A note before we start; this dish takes a couple of days to prepare, so have a read through first before getting excited.
A Chicken Salad
(serves two – four)
For the chicken:
One free-range chicken, about 1kg
A few sprigs of fresh sage, thyme, rosemary, tarragon, chives and parsley
A little olive oil
Maldon salt and freshly-ground black pepper
A splash of white wine
For the salad:
250g good white bread, crusts removed and torn into rough pieces
Extra virgin olive oil
Two tablespoons white wine vinegar
One tablespoon golden raisins
A splash of red wine vinegar
One tablespoon warm water
Two tablespoons pine nuts
Three garlic cloves, finely sliced
Four spring onions, finely shredded
100ml warm chicken stock
A few handfuls salad leaves (gems, rocket, watercress, oakleaf, frisée etc.)
270g punnet ripe cherry tomatoes
Maldon salt and freshly-ground black pepper
A few fresh herbs (parsley, tarragon, chives) for garnish
A day before you cook the chicken, you must prepare it a little. Using some kitchen roll, pat the chicken dry inside and out. Pop in the fridge on a tray, uncovered, for a couple of hours – this helps dry the skin, making for a darker, crisper roast. Slide a finger gently under the skin of each of the breasts, carefully working the skin loose without tearing it. Then work the tip of your finger around the thickest section of each
thigh, where it meets the backbone, loosening the skin in the same way. Make a small helpful slit with a sharp knife if you need to.
Chop the herbs roughly and moisten the mixture with a little olive oil. Gently push the chopped herbs into each of the loosened areas, spreading them out as evenly as possible. Halve the lemon, squeeze over the
bird, and push both halves into the cavity, along with any remaining herbs. Season the chicken liberally all over with salt and pepper. Cover loosely with clingfilm and refrigerate for at least 24 hours, so the herbs may work their magic.

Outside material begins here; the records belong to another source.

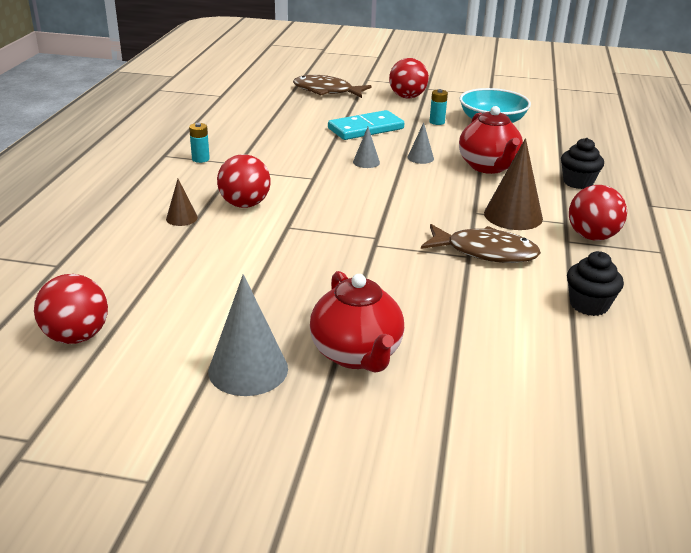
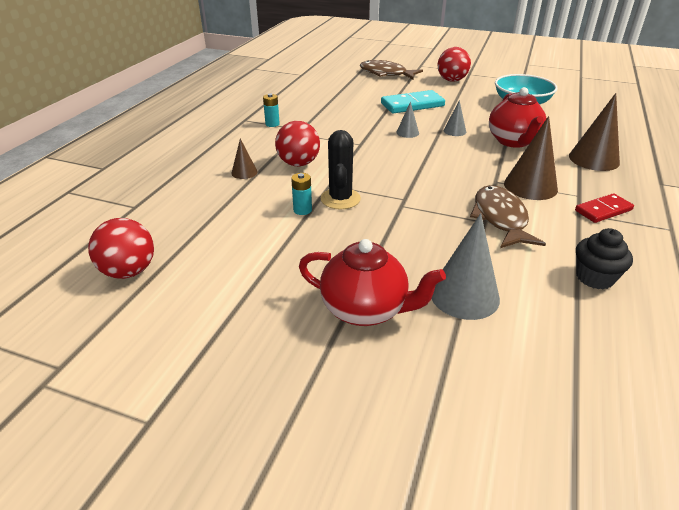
camera: 10 degrees right, 5 degrees up
grey cone [208,274,288,396] -> grey cone moved to [431,213,500,320]
red teapot [310,271,404,373] -> red teapot turned 60 degrees counterclockwise [299,239,446,326]
brown fish [421,224,541,263] -> brown fish turned 120 degrees counterclockwise [470,185,546,248]
turquoise battery [429,89,448,125] -> turquoise battery moved to [291,173,312,215]
black cupcake [561,138,604,189] -> brown cone [569,93,620,171]
red ball [569,185,627,241] -> red domino [575,193,634,223]
none -> black cactus [321,130,361,209]

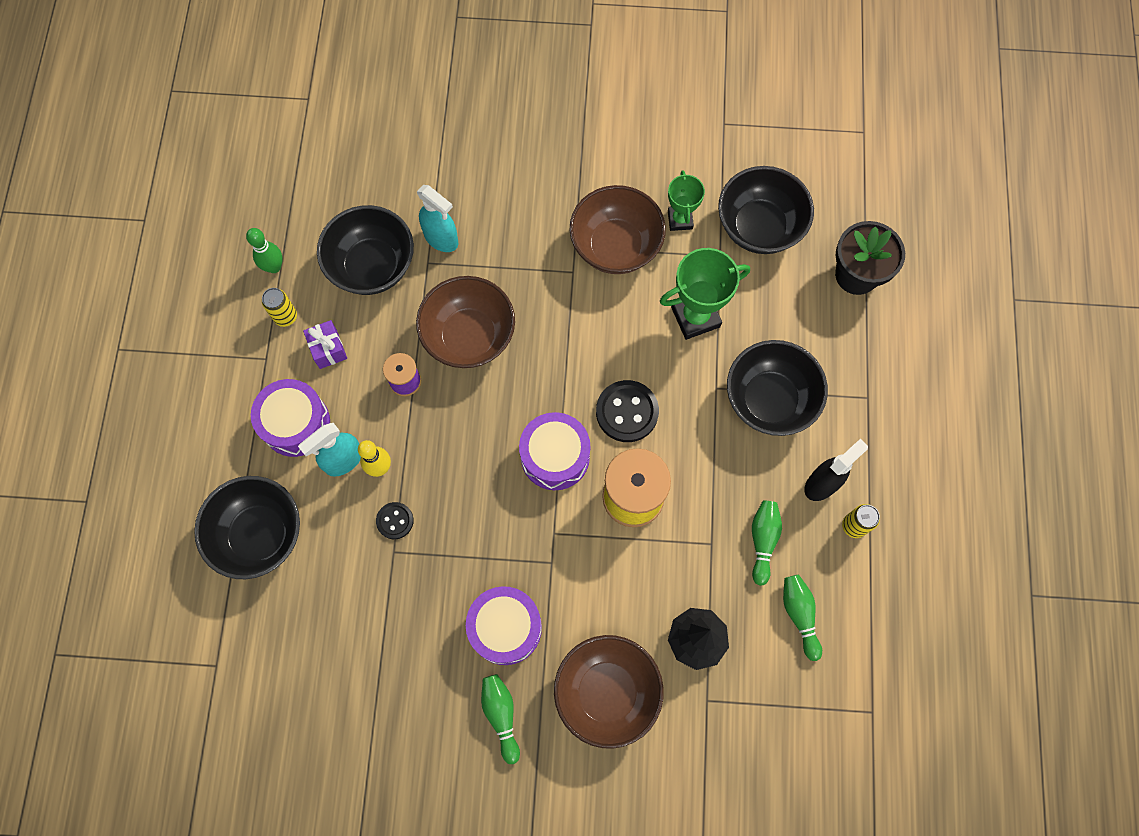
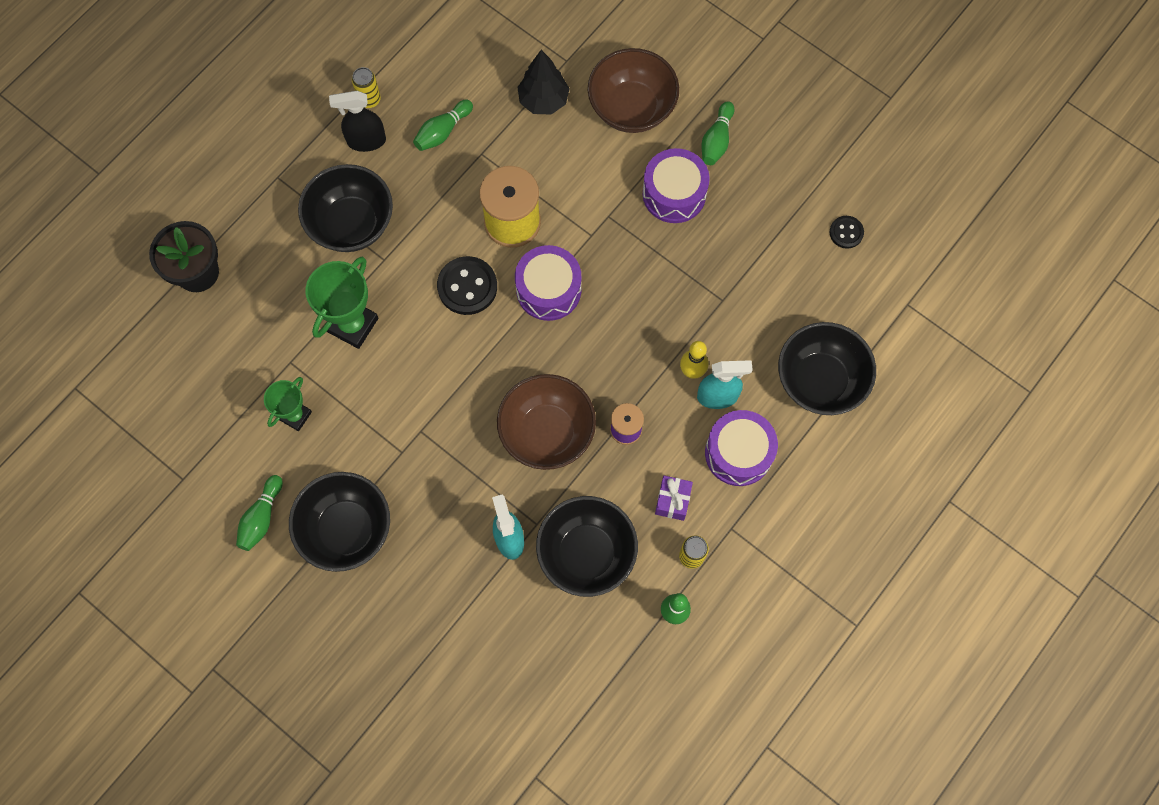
camera: 145 degrees left, 0 degrees up
black button [376,502,414,539] -> black button moved to [830,216,864,249]
brown bowl [569,185,666,274] -> none
green trophy [660,248,750,340] -> green trophy turned 75 degrees counterclockwise [306,257,378,349]
black bowl [718,166,814,254] -> black bowl moved to [289,472,390,572]
green bowling pin [783,574,822,661] -> green bowling pin moved to [236,475,283,551]

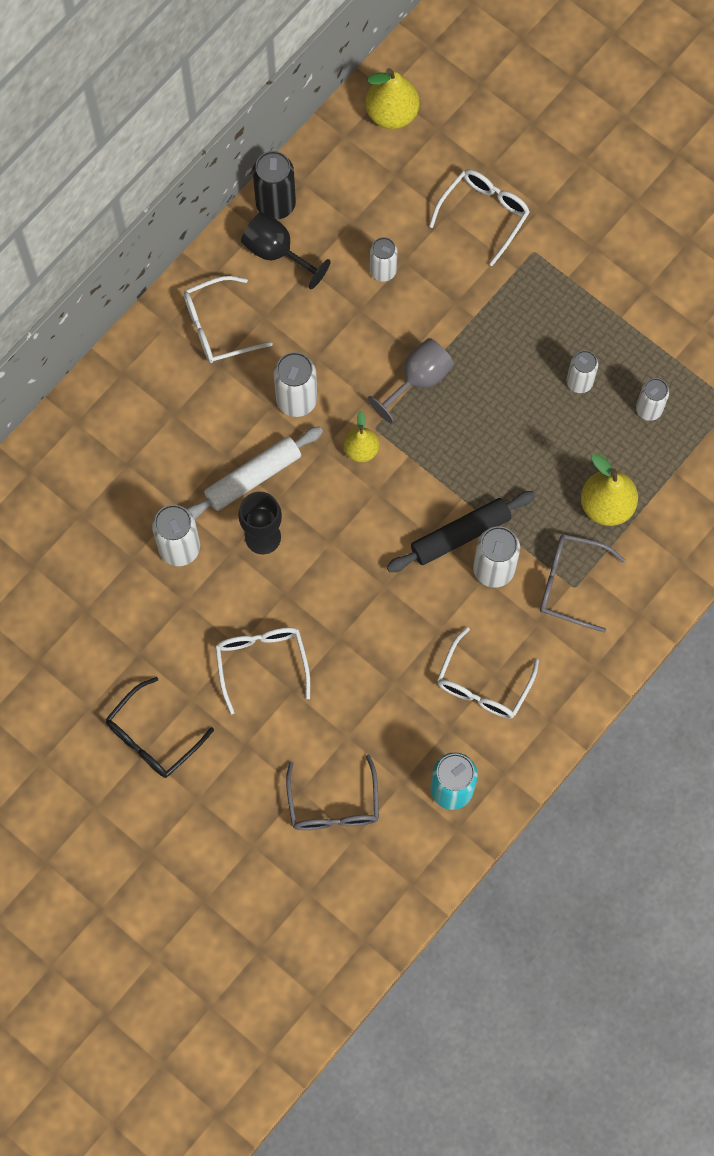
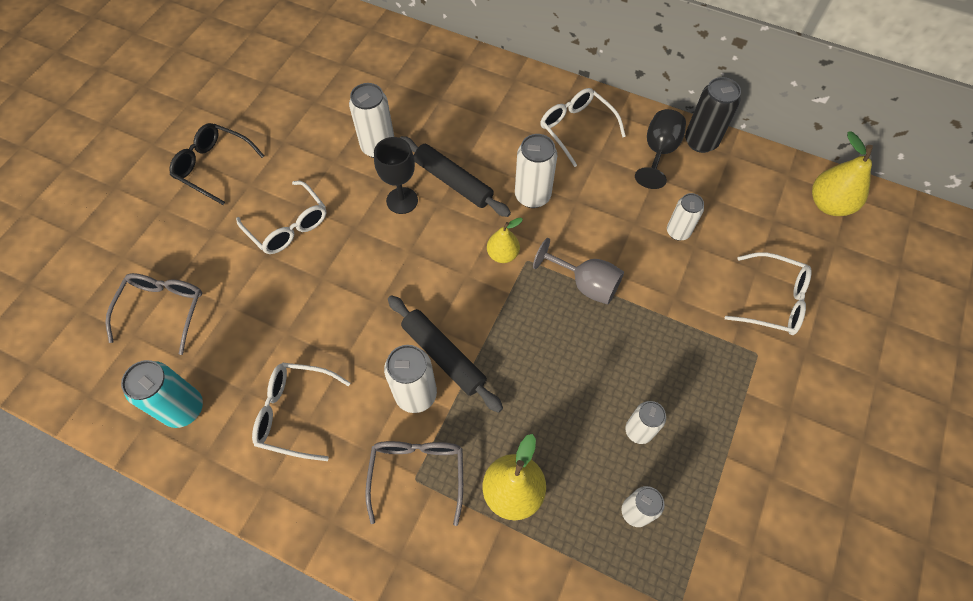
camera: 75 degrees right, 10 degrees down
white rolling pin [187,426,323,519] -> black rolling pin [400,136,511,217]
white glasses [215,627,310,714] -> white glasses turned 75 degrees clockwise [236,181,326,254]
grey glasses [286,754,379,830] -> grey glasses turned 120 degrees clockwise [105,273,202,355]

The next day, prepare the bread salad; toast the pine nuts in a dry pan until golden, and set aside. Place the raisins in a small bowl and add the red wine vinegar and warm water. Set them aside to plump up. Preheat the oven to 240°C / Gas 9. Toast the bread pieces until just coloured all over. Whisk about 60ml of the olive oil with the white wine vinegar and season with salt and pepper to taste. Toss the bread loosely in the vinaigrette, add the pine nuts and set aside.
Place a spoonful of the olive oil in a small pan, add the garlic and spring onions, and cook over medium-low heat, stirring constantly, until nicely softened. Tip into the bread and fold to combine. Drain the plumped raisins and also add to the bread. Drizzle the chicken stock over the salad and fold again, then tip the whole lot into a suitable ovenproof dish. Cover with foil, and warm through as the chicken finishes roasting for the final 20 minutes or so.
To cook the chicken, set the bird, breast side up, in a baking tray, and roast for about 30 minutes, then turn down the heat to 190ºC / Gas 5, flip the bird over and roast for a further 20 minutes. Flip the bird back to breast-side-up, and roast for another 20-30 minutes, or until the bird is cooked through, and the juices run clear from the thickest part of the thigh when pierced with a skewer or the point of a knife. Remove the chicken from the oven and turn off the heat, leaving the bread salad to continue warming in the oven. Slash the chicken all over and baste with the roasting juices several times. Cover loosely with foil as you finish the salad.
On a suitable serving dish, strew your greenery and dot with halved cherry tomatoes. Spoon over the dressed bread pieces. Carve the chicken into appetising chunks and nestle into the salad. Finally, warm the roasting juices and drizzle over, finishing with a handful of freshly-chopped herbs.